A changing landscape may have dire implications for birds
In their desire to get close to nature by building lakeside cottages and homes in the woods, Americans may very well be hastening the decline of many native bird species that breed in forest habitats.
The development boom in the nation’s rural areas is putting increasing pressure on forest ecosystems, and the resulting decline in native vegetation and the increase in human activity – ranging from all-terrain vehicle use to predatory pets roaming the woods – is putting more and more native birds at risk, according to research being presented Wednesday, Aug. 4, at the annual meeting of the Ecological Society of America in Portland, Ore.
The research, conducted by a team of scientists from UW–Madison and the U.S. Forest Service, details broad patterns of birds’ response to housing growth and land cover change in the lower 48 United States.
The bottom line, according to UW–Madison researchers Anna Pidgeon and Chris Lepczyk, is that as rural forested landscapes are developed and parsed by roads and openings for new houses, many native bird species are at risk as deep forest breeding habitat is perforated.
Using data from the Breeding Bird Survey, a broad-based effort to monitor bird populations across North America, the researchers looked at changes in the abundance of species. Comparing that data to U.S. census data and the National Landcover Dataset, a satellite survey of land cover in the U.S., the Wisconsin and Forest Service team was able to sketch a broad picture of human pressures on native forest bird species.
“We have found in the Midwestern United States that as land cover becomes more human dominated, the number of species declines,” says Lepczyk, who led a team that examined the roles of land cover and housing density on 137 species of birds, native and exotic. Of those, 37 species were affected negatively by humans, while 13 species had positive relationships and 23 species exhibited a mix of adverse effects and benefits from human shaping of the landscape.
“This mirrors nationwide results previously reported by Audubon,” says Pidgeon.
Now, Pidgeon has expanded the study to begin to examine how the pressures of housing growth and land cover change have altered bird populations during the past 30 years across the 48 contiguous United States. “We are seeing geographic clusters within the U.S. where some species populations are increasing, which we suspect is due to increases in both generalist and exotic species,” says Pidgeon.
While human population has grown significantly across the continental United States since the 1970s, Lepczyk says the number of houses sprouting up in previously undeveloped areas is likely having a greater impact than the raw number of humans inhabiting the landscape.

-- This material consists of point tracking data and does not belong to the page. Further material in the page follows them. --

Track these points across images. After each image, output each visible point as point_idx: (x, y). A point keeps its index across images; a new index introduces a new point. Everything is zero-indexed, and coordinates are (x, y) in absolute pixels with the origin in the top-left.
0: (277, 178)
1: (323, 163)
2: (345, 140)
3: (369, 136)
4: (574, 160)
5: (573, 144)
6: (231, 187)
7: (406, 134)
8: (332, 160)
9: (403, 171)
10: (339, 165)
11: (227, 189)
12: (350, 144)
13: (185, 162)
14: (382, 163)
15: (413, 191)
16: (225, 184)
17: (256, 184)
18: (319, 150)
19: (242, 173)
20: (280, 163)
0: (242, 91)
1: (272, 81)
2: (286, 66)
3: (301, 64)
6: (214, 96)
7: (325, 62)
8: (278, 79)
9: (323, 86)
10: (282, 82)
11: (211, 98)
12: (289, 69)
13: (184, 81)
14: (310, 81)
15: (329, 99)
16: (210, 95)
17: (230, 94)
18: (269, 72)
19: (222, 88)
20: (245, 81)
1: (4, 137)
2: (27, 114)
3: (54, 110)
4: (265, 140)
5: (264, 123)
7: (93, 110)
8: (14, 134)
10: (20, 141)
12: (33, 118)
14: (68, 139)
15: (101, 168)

“Houses, we think, may represent a better indicator of impact (on native bird species) than human population,” Lepczyk explains.
The study results portray an increase in exotic bird and generalist species, such as European starlings, pigeons, crows and jays, as a consequence of increased housing density on the rural landscape.
What clearly puts some native forest species at risk is the outright loss of wooded habitats as roads and lawns replace native vegetation, says Pidgeon. Not only does such development shrink available breeding habitat, but it also opens corridors for bird predators such as raccoons and skunks. Lawns also provide foraging areas for brown-headed cowbirds, parasitic birds that lay eggs in other birds’ nests.
“Roads provide access and increased edges that nest predators including jays and crows use,” Pidgeon says, “and we know from the work of others that an increase in predation accompanies an increase in housing density” as the domesticated animals that accompany humans, cats and dogs in particular, exact a heavy toll on native forest bird species.
What’s more, human activities, such as the growing use of all-terrain vehicles and the replacement of native vegetation with exotic and ornamental plants, reduces cover and food resources for native birds.
Native species like house wrens, robins and catbirds can benefit from human changes to the landscape, but species like the scarlet tanager and some warblers depend on large, contiguous tracts of forest to successfully reproduce.
Humans, according to Pidgeon and Lepczyk, can benefit some birds by establishing feeding stations, sources of water and nesting boxes. But the increased density of housing, especially in northern deciduous forests, is having a net negative impact.
“Whole species, like the Cerulean Warbler, could be in jeopardy if we don’t preserve enough large tracts of mature deciduous forest. The $64,000-question is how much is enough?” says Pidgeon.